Plug Power signed a hydrogen supply deal with Amazon to provide liquid green hydrogen starting in 2025 to help decarbonize Amazon’s operations as part of its commitment to be net-zero carbon by 2040.

Specifically, Amazon and Plug have signed a deal for Plug to supply 10,950 tons per year of liquid green hydrogen to fuel Amazon operations. Using Plug’s electrolyzers, liquefaction capabilities and cryogenic tankers, Plug will deliver hydrogen to Amazon beginning Jan. 1, 2025.

The green hydrogen supply deal is a continuation of joint efforts between Amazon and Plug to expand the applications of green hydrogen beyond material handling. Since 2016, Plug has helped Amazon to deploy more than 15,000 fuel cells to replace batteries in forklifts across 70 distribution centers.

This deal with Amazon marks a growth opportunity for Plug and is expected to help the company toward its 2025 goal of $3 billion in revenue.

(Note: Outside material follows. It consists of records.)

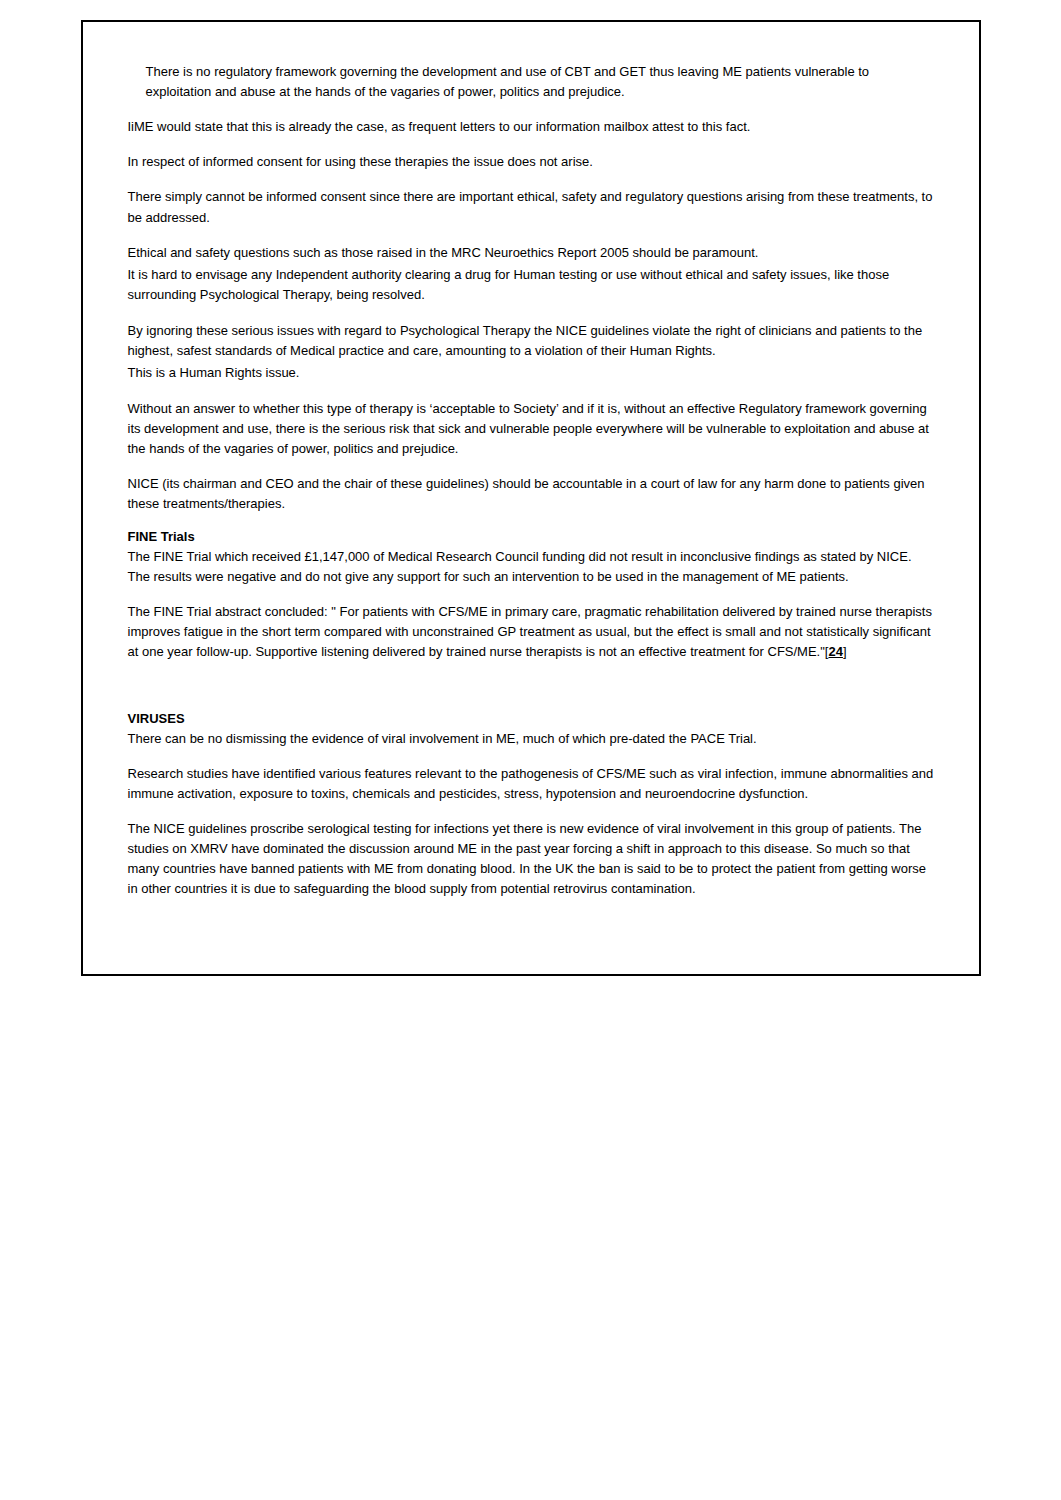There is no regulatory framework governing the development and use of CBT and GET thus leaving ME patients vulnerable to exploitation and abuse at the hands of the vagaries of power, politics and prejudice.
IiME would state that this is already the case, as frequent letters to our information mailbox attest to this fact.
In respect of informed consent for using these therapies the issue does not arise.
There simply cannot be informed consent since there are important ethical, safety and regulatory questions arising from these treatments, to be addressed.
Ethical and safety questions such as those raised in the MRC Neuroethics Report 2005 should be paramount.
It is hard to envisage any Independent authority clearing a drug for Human testing or use without ethical and safety issues, like those surrounding Psychological Therapy, being resolved.
By ignoring these serious issues with regard to Psychological Therapy the NICE guidelines violate the right of clinicians and patients to the highest, safest standards of Medical practice and care, amounting to a violation of their Human Rights.
This is a Human Rights issue.
Without an answer to whether this type of therapy is ‘acceptable to Society’ and if it is, without an effective Regulatory framework governing its development and use, there is the serious risk that sick and vulnerable people everywhere will be vulnerable to exploitation and abuse at the hands of the vagaries of power, politics and prejudice.
NICE (its chairman and CEO and the chair of these guidelines) should be accountable in a court of law for any harm done to patients given these treatments/therapies.
FINE Trials
The FINE Trial which received £1,147,000 of Medical Research Council funding did not result in inconclusive findings as stated by NICE. The results were negative and do not give any support for such an intervention to be used in the management of ME patients.
The FINE Trial abstract concluded: " For patients with CFS/ME in primary care, pragmatic rehabilitation delivered by trained nurse therapists improves fatigue in the short term compared with unconstrained GP treatment as usual, but the effect is small and not statistically significant at one year follow-up. Supportive listening delivered by trained nurse therapists is not an effective treatment for CFS/ME."[24]
VIRUSES
There can be no dismissing the evidence of viral involvement in ME, much of which pre-dated the PACE Trial.
Research studies have identified various features relevant to the pathogenesis of CFS/ME such as viral infection, immune abnormalities and immune activation, exposure to toxins, chemicals and pesticides, stress, hypotension and neuroendocrine dysfunction.
The NICE guidelines proscribe serological testing for infections yet there is new evidence of viral involvement in this group of patients. The studies on XMRV have dominated the discussion around ME in the past year forcing a shift in approach to this disease. So much so that many countries have banned patients with ME from donating blood. In the UK the ban is said to be to protect the patient from getting worse in other countries it is due to safeguarding the blood supply from potential retrovirus contamination.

Plug has granted Amazon a warrant to acquire up to 16,000,000 shares of Plug’s common stock (Warrant Shares), of which the exercise price for the first 9,000,000 Warrant Shares is $22.9841 per share, which is based on the volume weighted average closing price of Plug common stock for the thirty trading days ending 23 August 2022, and the exercise price for the remaining 7,000,000 Warrant Shares will be an amount per share equal to ninety percent (90%) of the 30-day volume weighted average share price of Plug common stock as of the final vesting event that results in full vesting of the first 9,000,000 Amazon Warrant Shares.

Amazon would vest the warrant in full if it spends $2.1 billion over the seven-year term of the warrant across Plug products, including, but not limited to, electrolyzers, fuel cell solutions, and green hydrogen.

To keep up with the increasing demand of green hydrogen from Amazon and other customers, Plug is targeting 70 tons per day of green hydrogen production by the end of 2022. Plug remains on track to produce 500 tons per day in North America by 2025, and 1,000 tons per day globally by 2028, which expands the opportunity for further collaboration with potential customers, including Amazon.



Liquefaction consumes more than 30% of the energy content of hydrogen


I see a lot of H2 projects that don't make sense from an efficiency standpoint, H2 powered trains, long haul trucks, H2 FC cars and the such.
Are we missing something here; or, are H2 interests buying their way into creating the need for H2?